本申请提出了一种目标检测方法,包括:获取待检测图像;将待检测图像输入主干网络以获取不同尺度的初级特征图,并将所有初级特征图输入颈部网络以获取不同尺度的聚合特征图;将所有聚合特征图输入解耦预测网络以获取预测结果,其中,解耦预测网络包括并行的不同深度的预测层,每一预测层对聚合特征图进行卷积,将卷积输出的结果分别输入目标分类分支、目标置信度分支以及边框回归分支得到对应每一分支的特征图,堆叠各个分支输出的特征图得到三维特征图,将三维特征图进行特征重塑得到预测特征子图,堆叠各个预测层输出的预测特征子图后进行向量转置得到预测特征图,根据预测特征图输出预测结果。该方法采用解耦预测网络提高目标检测精度。

技术领域

本申请涉及目标检测领域,特别是涉及一种目标检测方法及应用其的城市违规事件监测方法。

背景技术

智慧城市管理有很多方面需要应用目标检测,例如路面垃圾、出店经营、流动经营、违章停车等问题,目标检测在城市管理有着非常重要的作用。基于深度学习的静态图像目标检测算法主要是从R-CNN检测器发展而来的,该检测器从无监督算法生成的目标候选框发展而来,并使用卷积神经网络对其进行分类。该模型是尺度不变的,但是R-CNN的训练和推理的计算成本与候选框数量成线性关系。为了缓解这一计算瓶颈,Faster-RCNN开始提出设置锚框,这样网络对于学习的对象更加具有针对性,采用RPN(区域候选网络)网络来提取候选框,在COCO数据集是mAP达到了27.2%。之后在单阶段目标检测中,以YOLO和SSD算法为代表的目标检测方法通过采用特征金字塔网络结构,利用浅层特征预测小目标,深层特征预测大目标,其中Joseph Redmon的YOLOv3将mAP达到了33%,Zhang的RefineDet更是达到了41.8%。在视频目标检测领域,Dai等人Deep Feature Flow在非关键视频帧上使用FlowNet网络估计光流,通过关键帧提取的特征做双线性warp的形式得到非关键帧的特征图。Wang等人引入了一个Temporal CNN对每一个Tubelet进行rescore,这样通过Temporal的信息来重新评估每个proposal的置信度。zhu等人的THP-VID提出稀疏递归特征聚合、时间自适应的关键帧选取方法在ImageNet VID视频检测数据集上达到78.6%mAP。进入2019年Anchor Free方法颇有点井喷的感觉,Anchor的本质是候选框,其主要的思路大都起源于2015年的DensBox和2016年的UnitBox。其中分为基于关键点的CornerNet、CenterNet、ExtremeNet[16],和密集预测的FSAF、FCOS、FoveaBox。这些算法在目标检测方向都表现不错。2020年神经架构搜索已经成为最近深度学习算法的热点。2021年开创性地将Transformer模型跨领域地引用到了计算机视觉任务中,并取得了不错地成果。这也被许多AI学者认为是开创了CV领域的新时代,甚至可能完全取代传统的卷积操作。

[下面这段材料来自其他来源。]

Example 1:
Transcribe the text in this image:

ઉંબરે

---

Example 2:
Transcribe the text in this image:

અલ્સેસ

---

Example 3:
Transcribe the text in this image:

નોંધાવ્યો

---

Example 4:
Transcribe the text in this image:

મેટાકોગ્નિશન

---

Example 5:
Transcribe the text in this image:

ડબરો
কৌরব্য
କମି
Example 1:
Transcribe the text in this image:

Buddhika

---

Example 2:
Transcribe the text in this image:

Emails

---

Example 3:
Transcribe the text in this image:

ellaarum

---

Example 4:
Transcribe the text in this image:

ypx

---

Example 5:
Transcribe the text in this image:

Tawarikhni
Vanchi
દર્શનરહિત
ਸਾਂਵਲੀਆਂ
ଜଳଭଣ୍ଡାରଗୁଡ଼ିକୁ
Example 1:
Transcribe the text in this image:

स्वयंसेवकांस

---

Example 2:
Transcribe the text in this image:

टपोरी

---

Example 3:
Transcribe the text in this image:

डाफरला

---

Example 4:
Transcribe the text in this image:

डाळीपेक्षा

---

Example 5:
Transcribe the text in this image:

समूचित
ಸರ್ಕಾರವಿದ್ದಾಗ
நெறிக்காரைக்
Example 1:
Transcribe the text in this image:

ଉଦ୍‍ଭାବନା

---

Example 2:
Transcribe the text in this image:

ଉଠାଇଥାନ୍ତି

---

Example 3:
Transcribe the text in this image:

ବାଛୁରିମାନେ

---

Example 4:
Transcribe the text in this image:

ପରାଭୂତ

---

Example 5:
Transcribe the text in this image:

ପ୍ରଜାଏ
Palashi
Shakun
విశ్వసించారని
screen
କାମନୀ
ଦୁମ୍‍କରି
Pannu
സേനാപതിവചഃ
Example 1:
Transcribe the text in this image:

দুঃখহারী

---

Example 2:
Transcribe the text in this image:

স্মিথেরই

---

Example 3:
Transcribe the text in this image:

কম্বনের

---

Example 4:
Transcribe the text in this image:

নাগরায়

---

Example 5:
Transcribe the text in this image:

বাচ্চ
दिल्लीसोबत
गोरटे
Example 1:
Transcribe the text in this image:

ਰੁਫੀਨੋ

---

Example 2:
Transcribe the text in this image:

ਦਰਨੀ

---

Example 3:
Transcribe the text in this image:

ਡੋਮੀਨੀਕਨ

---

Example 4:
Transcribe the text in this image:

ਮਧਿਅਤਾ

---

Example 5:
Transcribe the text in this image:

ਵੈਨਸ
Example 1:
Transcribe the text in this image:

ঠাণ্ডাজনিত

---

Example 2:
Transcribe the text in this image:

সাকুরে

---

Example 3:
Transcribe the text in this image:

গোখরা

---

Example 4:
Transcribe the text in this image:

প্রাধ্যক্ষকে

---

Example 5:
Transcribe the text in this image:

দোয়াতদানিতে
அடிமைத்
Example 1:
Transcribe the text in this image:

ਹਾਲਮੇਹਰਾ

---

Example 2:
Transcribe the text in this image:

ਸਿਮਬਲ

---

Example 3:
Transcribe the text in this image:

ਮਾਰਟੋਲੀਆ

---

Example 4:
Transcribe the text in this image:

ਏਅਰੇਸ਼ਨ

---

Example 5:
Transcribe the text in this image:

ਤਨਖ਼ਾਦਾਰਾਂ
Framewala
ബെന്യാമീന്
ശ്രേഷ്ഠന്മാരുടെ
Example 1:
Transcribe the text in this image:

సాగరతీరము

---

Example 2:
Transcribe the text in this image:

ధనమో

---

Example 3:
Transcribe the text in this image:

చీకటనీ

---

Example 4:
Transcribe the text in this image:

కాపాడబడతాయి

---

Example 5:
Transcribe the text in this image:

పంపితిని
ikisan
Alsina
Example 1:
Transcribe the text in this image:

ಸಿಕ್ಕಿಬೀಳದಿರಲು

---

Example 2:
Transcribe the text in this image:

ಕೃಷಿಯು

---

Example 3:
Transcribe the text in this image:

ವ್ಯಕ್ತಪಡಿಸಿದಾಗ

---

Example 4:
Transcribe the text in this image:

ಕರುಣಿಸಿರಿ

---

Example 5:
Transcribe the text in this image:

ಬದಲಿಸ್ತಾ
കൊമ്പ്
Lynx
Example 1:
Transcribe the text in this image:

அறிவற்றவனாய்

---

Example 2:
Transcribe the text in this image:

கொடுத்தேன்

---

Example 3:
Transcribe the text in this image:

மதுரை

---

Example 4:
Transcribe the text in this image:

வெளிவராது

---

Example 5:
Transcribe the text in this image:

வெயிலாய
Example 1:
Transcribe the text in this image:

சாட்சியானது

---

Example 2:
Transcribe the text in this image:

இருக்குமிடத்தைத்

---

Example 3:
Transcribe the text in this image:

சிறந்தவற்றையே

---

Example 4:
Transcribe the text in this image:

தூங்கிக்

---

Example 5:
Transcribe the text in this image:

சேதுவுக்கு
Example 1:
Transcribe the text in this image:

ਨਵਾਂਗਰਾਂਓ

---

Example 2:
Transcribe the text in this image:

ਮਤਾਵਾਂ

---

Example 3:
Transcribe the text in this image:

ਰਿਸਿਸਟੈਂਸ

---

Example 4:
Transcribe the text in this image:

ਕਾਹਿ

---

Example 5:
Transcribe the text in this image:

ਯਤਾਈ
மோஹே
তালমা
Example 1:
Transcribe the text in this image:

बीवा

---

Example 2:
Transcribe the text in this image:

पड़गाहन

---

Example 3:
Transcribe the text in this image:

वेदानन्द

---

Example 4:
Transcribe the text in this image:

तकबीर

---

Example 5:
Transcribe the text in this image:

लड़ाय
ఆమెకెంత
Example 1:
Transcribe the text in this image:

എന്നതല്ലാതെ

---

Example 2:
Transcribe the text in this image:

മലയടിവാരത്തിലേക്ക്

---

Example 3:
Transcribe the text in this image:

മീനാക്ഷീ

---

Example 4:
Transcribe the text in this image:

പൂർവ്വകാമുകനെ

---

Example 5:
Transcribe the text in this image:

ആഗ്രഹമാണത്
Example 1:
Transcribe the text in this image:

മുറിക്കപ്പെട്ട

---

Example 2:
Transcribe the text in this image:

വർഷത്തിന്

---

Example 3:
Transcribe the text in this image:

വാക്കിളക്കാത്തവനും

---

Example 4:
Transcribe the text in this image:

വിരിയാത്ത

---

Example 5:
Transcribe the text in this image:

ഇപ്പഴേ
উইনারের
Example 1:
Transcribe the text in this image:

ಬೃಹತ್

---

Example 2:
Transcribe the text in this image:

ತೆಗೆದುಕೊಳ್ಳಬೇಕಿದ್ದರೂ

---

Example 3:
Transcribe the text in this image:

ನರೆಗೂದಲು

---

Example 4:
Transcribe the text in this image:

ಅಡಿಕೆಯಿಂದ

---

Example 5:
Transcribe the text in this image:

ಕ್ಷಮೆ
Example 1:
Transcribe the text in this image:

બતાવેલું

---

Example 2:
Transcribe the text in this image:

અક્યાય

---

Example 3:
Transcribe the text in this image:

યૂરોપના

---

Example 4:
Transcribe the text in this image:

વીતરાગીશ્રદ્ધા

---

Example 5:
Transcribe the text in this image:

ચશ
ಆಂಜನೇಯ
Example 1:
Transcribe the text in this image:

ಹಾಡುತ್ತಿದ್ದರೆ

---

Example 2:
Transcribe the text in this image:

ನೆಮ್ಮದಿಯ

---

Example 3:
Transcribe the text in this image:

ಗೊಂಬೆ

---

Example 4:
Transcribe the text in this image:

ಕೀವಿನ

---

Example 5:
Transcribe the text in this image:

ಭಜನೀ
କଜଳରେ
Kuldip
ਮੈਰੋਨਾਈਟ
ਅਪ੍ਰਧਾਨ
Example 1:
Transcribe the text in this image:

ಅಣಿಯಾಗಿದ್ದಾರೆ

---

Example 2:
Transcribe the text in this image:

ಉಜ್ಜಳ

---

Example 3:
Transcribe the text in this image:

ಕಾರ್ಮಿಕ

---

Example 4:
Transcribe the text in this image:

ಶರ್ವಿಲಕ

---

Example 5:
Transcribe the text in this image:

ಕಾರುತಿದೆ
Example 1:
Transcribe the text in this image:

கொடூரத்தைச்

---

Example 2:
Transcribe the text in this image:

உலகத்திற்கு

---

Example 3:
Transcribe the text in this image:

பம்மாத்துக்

虽然许多研究人员在目标检测领域的研究都取得了一定的进展,然而考虑到目标检测算法适用的具体应用场景的不同,目前现存的目标检测算法在一些特殊的应用场景中依旧存在较大的局限性。

例如,现存的目标检测模型中的非解耦头部预测网络提取的特征由于几何图像的变化无法兼顾较小的局部特征,并且在提取大目标的特征时运算量大,以至于非解耦头部预测网络存在收敛速度小、预测精度差的问题。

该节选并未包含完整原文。